Your reply should reproduce each entry exactly and contain no pictures.

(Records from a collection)

"""

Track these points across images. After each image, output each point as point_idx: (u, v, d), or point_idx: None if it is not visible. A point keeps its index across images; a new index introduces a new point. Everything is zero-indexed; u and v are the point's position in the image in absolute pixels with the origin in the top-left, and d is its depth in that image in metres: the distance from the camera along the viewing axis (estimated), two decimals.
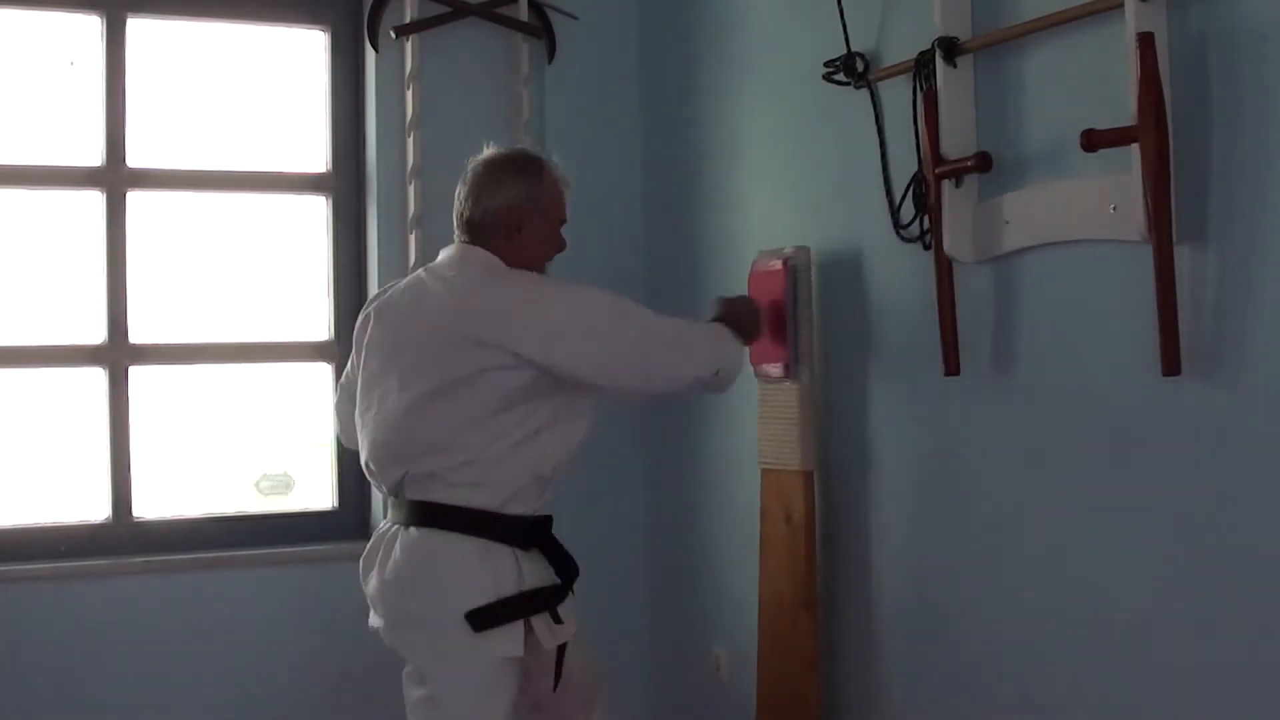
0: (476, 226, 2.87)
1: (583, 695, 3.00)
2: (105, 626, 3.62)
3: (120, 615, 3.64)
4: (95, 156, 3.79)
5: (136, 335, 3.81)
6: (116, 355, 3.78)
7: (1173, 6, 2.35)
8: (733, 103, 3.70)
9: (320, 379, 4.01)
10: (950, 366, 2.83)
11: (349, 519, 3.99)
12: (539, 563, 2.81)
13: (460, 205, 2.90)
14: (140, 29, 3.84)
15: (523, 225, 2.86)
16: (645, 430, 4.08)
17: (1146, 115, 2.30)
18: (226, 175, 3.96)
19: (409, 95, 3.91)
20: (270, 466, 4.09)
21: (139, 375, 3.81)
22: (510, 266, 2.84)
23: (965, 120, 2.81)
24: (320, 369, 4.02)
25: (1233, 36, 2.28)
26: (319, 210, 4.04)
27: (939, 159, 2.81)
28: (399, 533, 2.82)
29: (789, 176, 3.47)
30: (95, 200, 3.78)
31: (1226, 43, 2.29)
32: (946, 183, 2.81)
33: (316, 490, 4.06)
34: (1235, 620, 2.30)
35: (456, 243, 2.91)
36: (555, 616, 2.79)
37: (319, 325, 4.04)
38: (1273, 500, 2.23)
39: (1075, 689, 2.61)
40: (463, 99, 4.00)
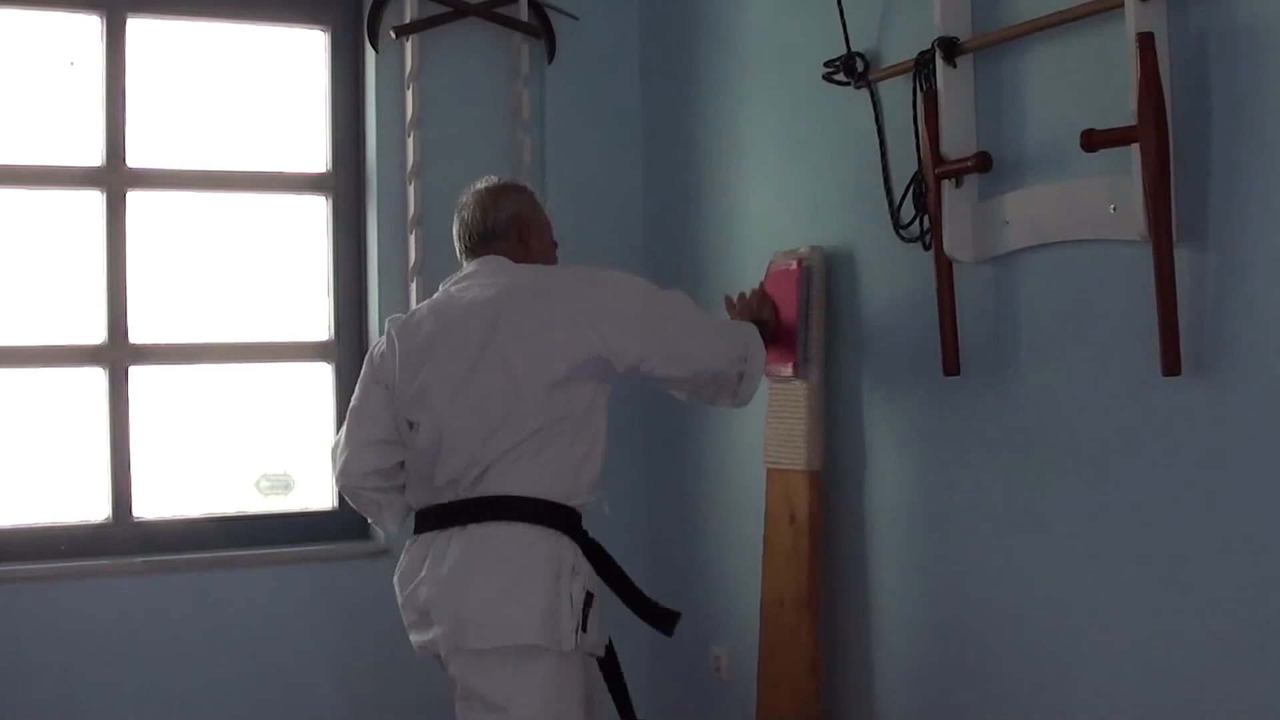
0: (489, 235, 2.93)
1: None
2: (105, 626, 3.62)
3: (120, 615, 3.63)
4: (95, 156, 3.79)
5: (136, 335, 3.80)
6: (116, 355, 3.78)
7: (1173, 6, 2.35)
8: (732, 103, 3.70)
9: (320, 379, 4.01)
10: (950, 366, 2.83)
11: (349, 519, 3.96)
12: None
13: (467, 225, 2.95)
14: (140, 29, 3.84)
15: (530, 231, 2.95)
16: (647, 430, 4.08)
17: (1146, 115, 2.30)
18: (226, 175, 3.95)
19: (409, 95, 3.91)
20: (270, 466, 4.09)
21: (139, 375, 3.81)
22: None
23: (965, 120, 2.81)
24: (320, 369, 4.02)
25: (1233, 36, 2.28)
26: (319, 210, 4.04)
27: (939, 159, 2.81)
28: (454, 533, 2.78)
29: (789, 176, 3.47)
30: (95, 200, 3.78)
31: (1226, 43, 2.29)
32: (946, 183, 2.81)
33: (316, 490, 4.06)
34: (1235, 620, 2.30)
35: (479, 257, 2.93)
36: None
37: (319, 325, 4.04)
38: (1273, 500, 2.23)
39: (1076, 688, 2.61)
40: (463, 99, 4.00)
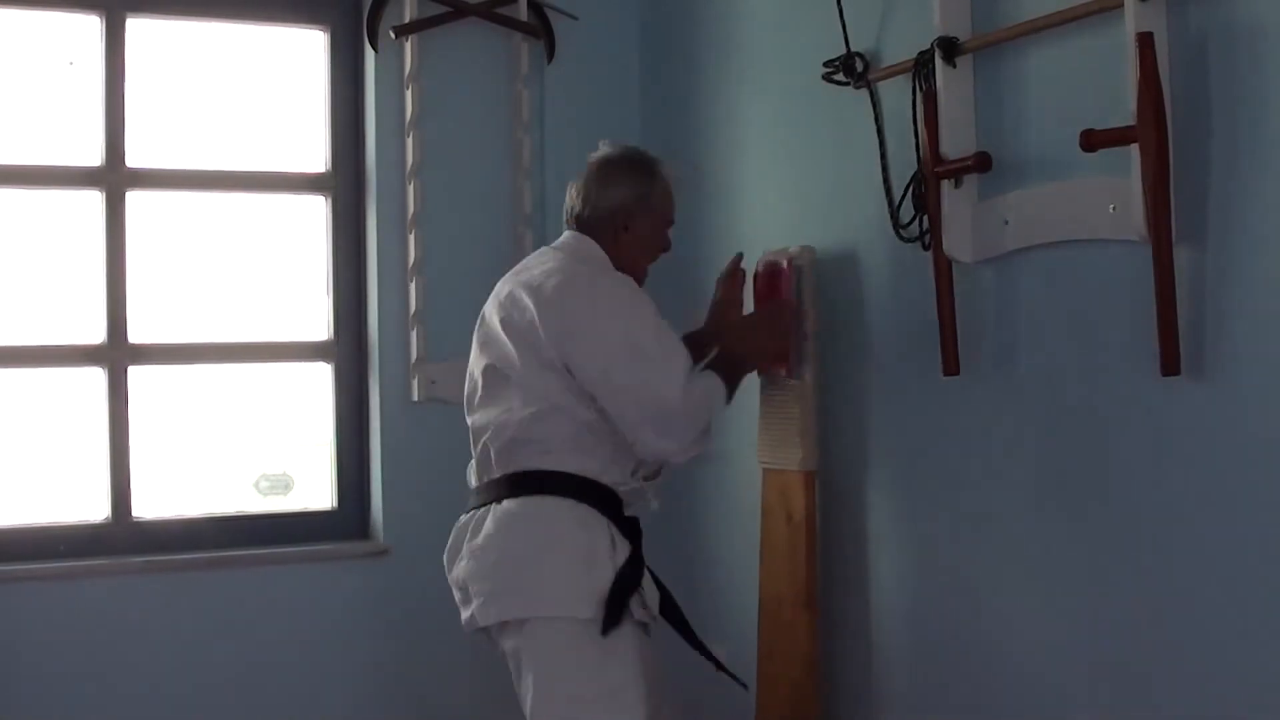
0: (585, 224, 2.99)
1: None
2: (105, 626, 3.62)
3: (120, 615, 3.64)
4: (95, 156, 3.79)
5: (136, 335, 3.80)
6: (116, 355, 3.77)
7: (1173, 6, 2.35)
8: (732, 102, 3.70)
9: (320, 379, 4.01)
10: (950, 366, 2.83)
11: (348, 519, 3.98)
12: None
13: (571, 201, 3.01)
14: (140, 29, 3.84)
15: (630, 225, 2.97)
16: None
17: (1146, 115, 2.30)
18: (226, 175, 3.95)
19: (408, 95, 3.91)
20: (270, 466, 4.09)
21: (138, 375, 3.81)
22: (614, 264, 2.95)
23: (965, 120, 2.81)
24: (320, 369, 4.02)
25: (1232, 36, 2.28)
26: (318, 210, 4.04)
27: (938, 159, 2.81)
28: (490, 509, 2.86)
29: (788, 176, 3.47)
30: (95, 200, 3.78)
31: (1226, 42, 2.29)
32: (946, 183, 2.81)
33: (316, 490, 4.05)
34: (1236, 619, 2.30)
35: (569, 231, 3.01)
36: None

"""

» EXPECTED ANSWER:
Track these points across images. After each image, output each point as point_idx: (u, v, d), or point_idx: None if it is not visible. A point keeps its index across images; a new index introduces a new point. Everything is zero-indexed; u and v are the point's position in the image in absolute pixels with the origin in the top-left, and d is its depth in that image in metres: the distance from the camera along the viewing axis (estimated), two decimals.
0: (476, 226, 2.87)
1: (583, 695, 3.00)
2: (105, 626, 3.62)
3: (120, 615, 3.64)
4: (95, 156, 3.79)
5: (136, 335, 3.81)
6: (116, 355, 3.78)
7: (1173, 6, 2.35)
8: (733, 103, 3.70)
9: (320, 379, 4.01)
10: (950, 366, 2.83)
11: (349, 519, 3.99)
12: (539, 563, 2.81)
13: (460, 205, 2.90)
14: (140, 29, 3.84)
15: (523, 225, 2.86)
16: (645, 430, 4.08)
17: (1146, 115, 2.30)
18: (226, 175, 3.96)
19: (409, 95, 3.91)
20: (270, 466, 4.09)
21: (139, 375, 3.81)
22: (510, 266, 2.84)
23: (965, 120, 2.81)
24: (320, 369, 4.02)
25: (1233, 36, 2.28)
26: (319, 210, 4.04)
27: (939, 159, 2.81)
28: (399, 533, 2.82)
29: (789, 176, 3.47)
30: (95, 200, 3.78)
31: (1226, 43, 2.29)
32: (946, 183, 2.81)
33: (316, 490, 4.06)
34: (1235, 620, 2.30)
35: (456, 243, 2.91)
36: (555, 616, 2.79)
37: (319, 325, 4.04)
38: (1273, 500, 2.23)
39: (1075, 689, 2.61)
40: (463, 99, 4.00)
0: (489, 235, 2.93)
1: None
2: (105, 626, 3.62)
3: (120, 615, 3.63)
4: (95, 156, 3.79)
5: (136, 335, 3.80)
6: (116, 355, 3.78)
7: (1173, 6, 2.35)
8: (732, 103, 3.70)
9: (320, 379, 4.01)
10: (950, 366, 2.83)
11: (349, 519, 3.96)
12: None
13: (467, 225, 2.95)
14: (140, 29, 3.84)
15: (530, 231, 2.95)
16: (647, 430, 4.08)
17: (1146, 115, 2.30)
18: (226, 175, 3.95)
19: (409, 95, 3.91)
20: (270, 466, 4.09)
21: (139, 375, 3.81)
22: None
23: (965, 120, 2.81)
24: (320, 369, 4.02)
25: (1233, 36, 2.28)
26: (319, 210, 4.04)
27: (939, 159, 2.81)
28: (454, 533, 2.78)
29: (789, 176, 3.47)
30: (95, 200, 3.78)
31: (1226, 43, 2.29)
32: (946, 183, 2.81)
33: (316, 490, 4.06)
34: (1235, 620, 2.30)
35: (479, 257, 2.93)
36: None
37: (319, 325, 4.04)
38: (1273, 500, 2.23)
39: (1076, 688, 2.61)
40: (463, 99, 4.00)
0: (585, 224, 2.99)
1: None
2: (105, 626, 3.62)
3: (120, 615, 3.64)
4: (95, 156, 3.79)
5: (136, 335, 3.80)
6: (116, 355, 3.77)
7: (1173, 6, 2.35)
8: (732, 102, 3.70)
9: (320, 379, 4.01)
10: (950, 366, 2.83)
11: (348, 519, 3.98)
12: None
13: (571, 201, 3.01)
14: (140, 29, 3.84)
15: (630, 225, 2.97)
16: None
17: (1146, 115, 2.30)
18: (226, 175, 3.95)
19: (408, 95, 3.91)
20: (270, 466, 4.09)
21: (138, 375, 3.81)
22: (614, 264, 2.95)
23: (965, 120, 2.81)
24: (320, 369, 4.02)
25: (1232, 36, 2.28)
26: (318, 210, 4.04)
27: (938, 159, 2.81)
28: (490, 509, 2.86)
29: (788, 176, 3.47)
30: (95, 200, 3.78)
31: (1226, 42, 2.29)
32: (946, 183, 2.81)
33: (316, 490, 4.05)
34: (1236, 619, 2.30)
35: (569, 231, 3.01)
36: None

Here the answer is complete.